> _Records to process_
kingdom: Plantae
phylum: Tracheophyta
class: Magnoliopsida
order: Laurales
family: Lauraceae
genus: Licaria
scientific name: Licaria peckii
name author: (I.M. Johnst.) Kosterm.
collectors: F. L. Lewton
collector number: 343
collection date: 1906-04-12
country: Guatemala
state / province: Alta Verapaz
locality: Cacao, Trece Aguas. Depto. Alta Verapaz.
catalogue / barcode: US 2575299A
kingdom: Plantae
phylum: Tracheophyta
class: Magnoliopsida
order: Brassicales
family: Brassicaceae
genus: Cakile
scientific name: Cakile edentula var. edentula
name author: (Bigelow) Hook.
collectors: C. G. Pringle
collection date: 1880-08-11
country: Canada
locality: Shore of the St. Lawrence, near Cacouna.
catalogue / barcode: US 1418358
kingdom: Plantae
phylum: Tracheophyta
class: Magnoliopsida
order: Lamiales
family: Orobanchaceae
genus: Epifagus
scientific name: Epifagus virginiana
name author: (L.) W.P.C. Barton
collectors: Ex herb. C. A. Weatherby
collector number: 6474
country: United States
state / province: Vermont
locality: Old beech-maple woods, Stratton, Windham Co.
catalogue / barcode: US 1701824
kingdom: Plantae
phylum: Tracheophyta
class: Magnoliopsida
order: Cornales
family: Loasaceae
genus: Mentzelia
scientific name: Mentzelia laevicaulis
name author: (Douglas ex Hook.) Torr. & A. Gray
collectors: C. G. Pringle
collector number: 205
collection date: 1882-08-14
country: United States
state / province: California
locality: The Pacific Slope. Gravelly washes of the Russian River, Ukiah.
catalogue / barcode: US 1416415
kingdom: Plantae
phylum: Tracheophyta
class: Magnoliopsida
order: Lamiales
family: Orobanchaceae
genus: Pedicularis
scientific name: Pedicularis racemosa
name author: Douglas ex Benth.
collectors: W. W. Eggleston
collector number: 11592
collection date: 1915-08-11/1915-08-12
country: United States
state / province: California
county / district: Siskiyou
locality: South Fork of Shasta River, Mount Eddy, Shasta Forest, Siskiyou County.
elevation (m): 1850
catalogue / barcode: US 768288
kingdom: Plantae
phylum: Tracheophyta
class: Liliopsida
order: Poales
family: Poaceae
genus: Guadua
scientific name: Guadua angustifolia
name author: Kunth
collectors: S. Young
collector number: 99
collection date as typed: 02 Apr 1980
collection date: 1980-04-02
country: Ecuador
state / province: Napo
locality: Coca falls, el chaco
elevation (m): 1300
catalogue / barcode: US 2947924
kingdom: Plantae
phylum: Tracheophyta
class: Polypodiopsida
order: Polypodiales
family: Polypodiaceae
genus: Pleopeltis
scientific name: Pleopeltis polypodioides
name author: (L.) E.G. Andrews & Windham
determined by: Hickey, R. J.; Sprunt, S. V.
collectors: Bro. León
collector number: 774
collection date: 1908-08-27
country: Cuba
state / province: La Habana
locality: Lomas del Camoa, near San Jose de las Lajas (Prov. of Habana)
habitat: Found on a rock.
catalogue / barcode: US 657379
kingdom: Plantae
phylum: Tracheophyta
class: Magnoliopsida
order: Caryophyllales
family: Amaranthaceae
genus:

> _What to work on_
Please rewrite these lines with "locality" changed to "place" everywhere it appears, keeping everything else the same.

> _Solution to this exercise_
kingdom: Plantae
phylum: Tracheophyta
class: Magnoliopsida
order: Laurales
family: Lauraceae
genus: Licaria
scientific name: Licaria peckii
name author: (I.M. Johnst.) Kosterm.
collectors: F. L. Lewton
collector number: 343
collection date: 1906-04-12
country: Guatemala
state / province: Alta Verapaz
place: Cacao, Trece Aguas. Depto. Alta Verapaz.
catalogue / barcode: US 2575299A
kingdom: Plantae
phylum: Tracheophyta
class: Magnoliopsida
order: Brassicales
family: Brassicaceae
genus: Cakile
scientific name: Cakile edentula var. edentula
name author: (Bigelow) Hook.
collectors: C. G. Pringle
collection date: 1880-08-11
country: Canada
place: Shore of the St. Lawrence, near Cacouna.
catalogue / barcode: US 1418358
kingdom: Plantae
phylum: Tracheophyta
class: Magnoliopsida
order: Lamiales
family: Orobanchaceae
genus: Epifagus
scientific name: Epifagus virginiana
name author: (L.) W.P.C. Barton
collectors: Ex herb. C. A. Weatherby
collector number: 6474
country: United States
state / province: Vermont
place: Old beech-maple woods, Stratton, Windham Co.
catalogue / barcode: US 1701824
kingdom: Plantae
phylum: Tracheophyta
class: Magnoliopsida
order: Cornales
family: Loasaceae
genus: Mentzelia
scientific name: Mentzelia laevicaulis
name author: (Douglas ex Hook.) Torr. & A. Gray
collectors: C. G. Pringle
collector number: 205
collection date: 1882-08-14
country: United States
state / province: California
place: The Pacific Slope. Gravelly washes of the Russian River, Ukiah.
catalogue / barcode: US 1416415
kingdom: Plantae
phylum: Tracheophyta
class: Magnoliopsida
order: Lamiales
family: Orobanchaceae
genus: Pedicularis
scientific name: Pedicularis racemosa
name author: Douglas ex Benth.
collectors: W. W. Eggleston
collector number: 11592
collection date: 1915-08-11/1915-08-12
country: United States
state / province: California
county / district: Siskiyou
place: South Fork of Shasta River, Mount Eddy, Shasta Forest, Siskiyou County.
elevation (m): 1850
catalogue / barcode: US 768288
kingdom: Plantae
phylum: Tracheophyta
class: Liliopsida
order: Poales
family: Poaceae
genus: Guadua
scientific name: Guadua angustifolia
name author: Kunth
collectors: S. Young
collector number: 99
collection date as typed: 02 Apr 1980
collection date: 1980-04-02
country: Ecuador
state / province: Napo
place: Coca falls, el chaco
elevation (m): 1300
catalogue / barcode: US 2947924
kingdom: Plantae
phylum: Tracheophyta
class: Polypodiopsida
order: Polypodiales
family: Polypodiaceae
genus: Pleopeltis
scientific name: Pleopeltis polypodioides
name author: (L.) E.G. Andrews & Windham
determined by: Hickey, R. J.; Sprunt, S. V.
collectors: Bro. León
collector number: 774
collection date: 1908-08-27
country: Cuba
state / province: La Habana
place: Lomas del Camoa, near San Jose de las Lajas (Prov. of Habana)
habitat: Found on a rock.
catalogue / barcode: US 657379
kingdom: Plantae
phylum: Tracheophyta
class: Magnoliopsida
order: Caryophyllales
family: Amaranthaceae
genus:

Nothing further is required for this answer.